## Assignment
Pull out every line in the listing below that contains the word "Iran", and copy each such line in full.

Start of Task inputs

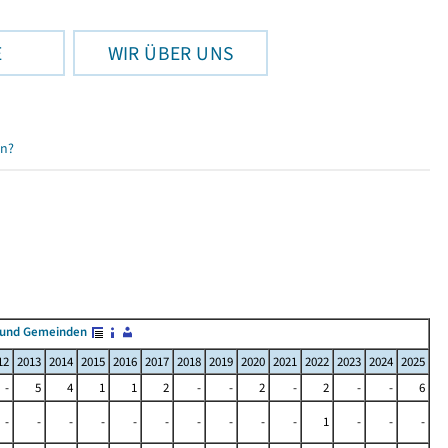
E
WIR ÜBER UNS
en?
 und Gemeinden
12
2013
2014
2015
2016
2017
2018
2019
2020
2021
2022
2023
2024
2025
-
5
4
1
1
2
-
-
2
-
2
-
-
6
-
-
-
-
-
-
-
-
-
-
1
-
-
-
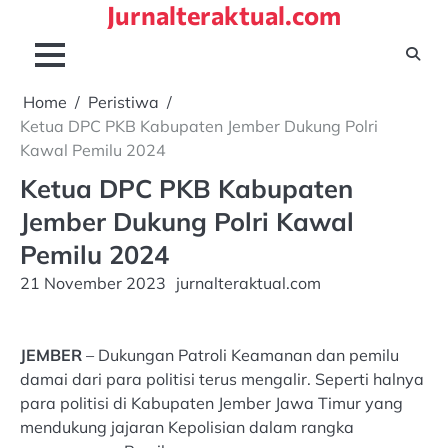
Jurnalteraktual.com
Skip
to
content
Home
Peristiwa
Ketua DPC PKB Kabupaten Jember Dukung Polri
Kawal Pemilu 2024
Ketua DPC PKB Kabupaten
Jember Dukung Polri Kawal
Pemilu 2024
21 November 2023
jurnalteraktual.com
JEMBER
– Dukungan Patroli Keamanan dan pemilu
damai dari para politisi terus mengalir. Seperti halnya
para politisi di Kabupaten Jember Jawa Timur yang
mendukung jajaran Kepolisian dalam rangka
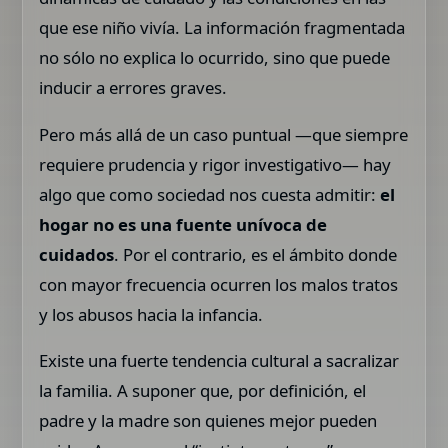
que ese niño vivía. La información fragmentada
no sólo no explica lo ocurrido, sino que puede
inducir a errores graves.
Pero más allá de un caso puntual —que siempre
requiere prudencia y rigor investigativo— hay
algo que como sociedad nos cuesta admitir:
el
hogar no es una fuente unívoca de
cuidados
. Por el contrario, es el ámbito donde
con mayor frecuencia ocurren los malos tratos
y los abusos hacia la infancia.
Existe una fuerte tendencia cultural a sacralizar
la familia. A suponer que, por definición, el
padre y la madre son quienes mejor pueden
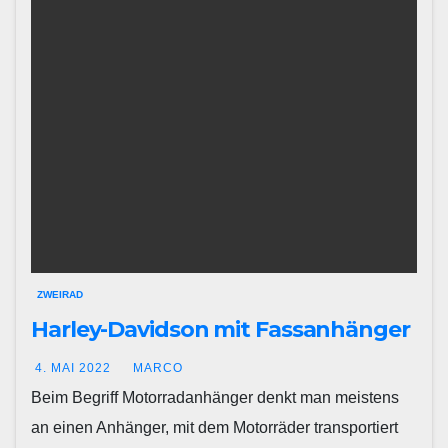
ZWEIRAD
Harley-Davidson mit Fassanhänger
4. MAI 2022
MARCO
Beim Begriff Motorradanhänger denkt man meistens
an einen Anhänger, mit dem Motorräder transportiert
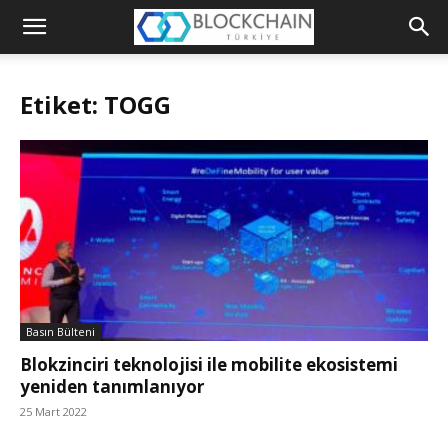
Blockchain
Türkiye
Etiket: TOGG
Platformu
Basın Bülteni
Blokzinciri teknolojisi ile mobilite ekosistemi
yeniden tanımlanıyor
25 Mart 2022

End of Task inputs
Start of Task inputs

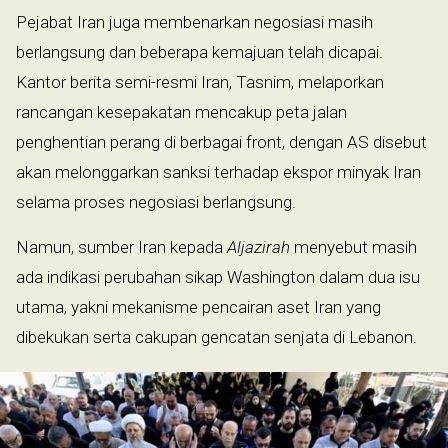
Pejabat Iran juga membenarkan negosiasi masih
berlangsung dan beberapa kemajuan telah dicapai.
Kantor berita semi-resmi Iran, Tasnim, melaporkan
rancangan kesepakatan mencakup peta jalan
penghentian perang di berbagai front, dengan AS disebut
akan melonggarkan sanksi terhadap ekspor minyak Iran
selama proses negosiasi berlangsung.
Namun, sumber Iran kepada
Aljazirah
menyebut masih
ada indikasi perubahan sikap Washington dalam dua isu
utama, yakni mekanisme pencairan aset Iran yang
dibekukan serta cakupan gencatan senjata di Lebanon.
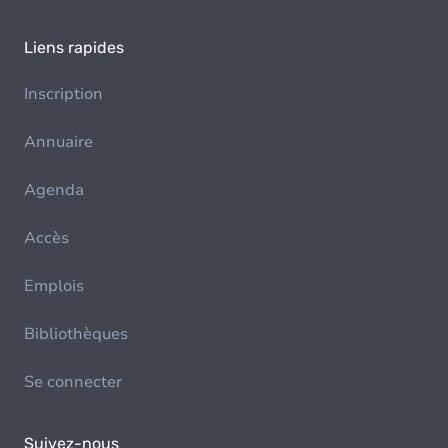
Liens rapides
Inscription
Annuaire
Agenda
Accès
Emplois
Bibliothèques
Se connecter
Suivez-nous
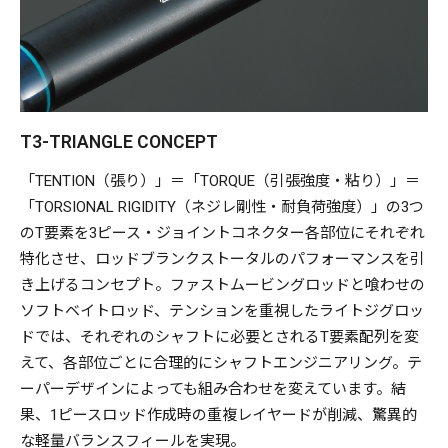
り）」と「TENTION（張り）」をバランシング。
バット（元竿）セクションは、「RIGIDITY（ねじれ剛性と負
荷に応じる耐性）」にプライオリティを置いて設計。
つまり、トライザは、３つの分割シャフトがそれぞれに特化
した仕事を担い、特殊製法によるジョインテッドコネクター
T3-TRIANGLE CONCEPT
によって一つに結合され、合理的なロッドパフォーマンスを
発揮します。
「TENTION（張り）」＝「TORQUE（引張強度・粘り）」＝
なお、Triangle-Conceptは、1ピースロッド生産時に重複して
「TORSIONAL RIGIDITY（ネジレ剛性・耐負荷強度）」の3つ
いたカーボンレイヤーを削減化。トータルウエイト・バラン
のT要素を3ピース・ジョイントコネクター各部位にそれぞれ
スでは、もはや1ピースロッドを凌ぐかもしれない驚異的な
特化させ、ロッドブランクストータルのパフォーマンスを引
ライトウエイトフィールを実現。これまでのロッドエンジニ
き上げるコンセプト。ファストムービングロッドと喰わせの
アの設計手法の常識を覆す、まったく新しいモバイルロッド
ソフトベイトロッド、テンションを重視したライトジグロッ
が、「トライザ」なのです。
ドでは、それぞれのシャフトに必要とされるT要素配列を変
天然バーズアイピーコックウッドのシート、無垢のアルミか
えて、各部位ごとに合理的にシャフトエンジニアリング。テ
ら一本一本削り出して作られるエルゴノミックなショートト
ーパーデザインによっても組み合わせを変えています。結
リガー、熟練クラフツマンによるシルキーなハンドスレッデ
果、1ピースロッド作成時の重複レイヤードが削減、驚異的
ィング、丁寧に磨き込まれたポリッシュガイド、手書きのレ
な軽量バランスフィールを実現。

End of Task inputs

## Answer space
Pejabat Iran juga membenarkan negosiasi masih
Kantor berita semi-resmi Iran, Tasnim, melaporkan
akan melonggarkan sanksi terhadap ekspor minyak Iran
Namun, sumber Iran kepada
utama, yakni mekanisme pencairan aset Iran yang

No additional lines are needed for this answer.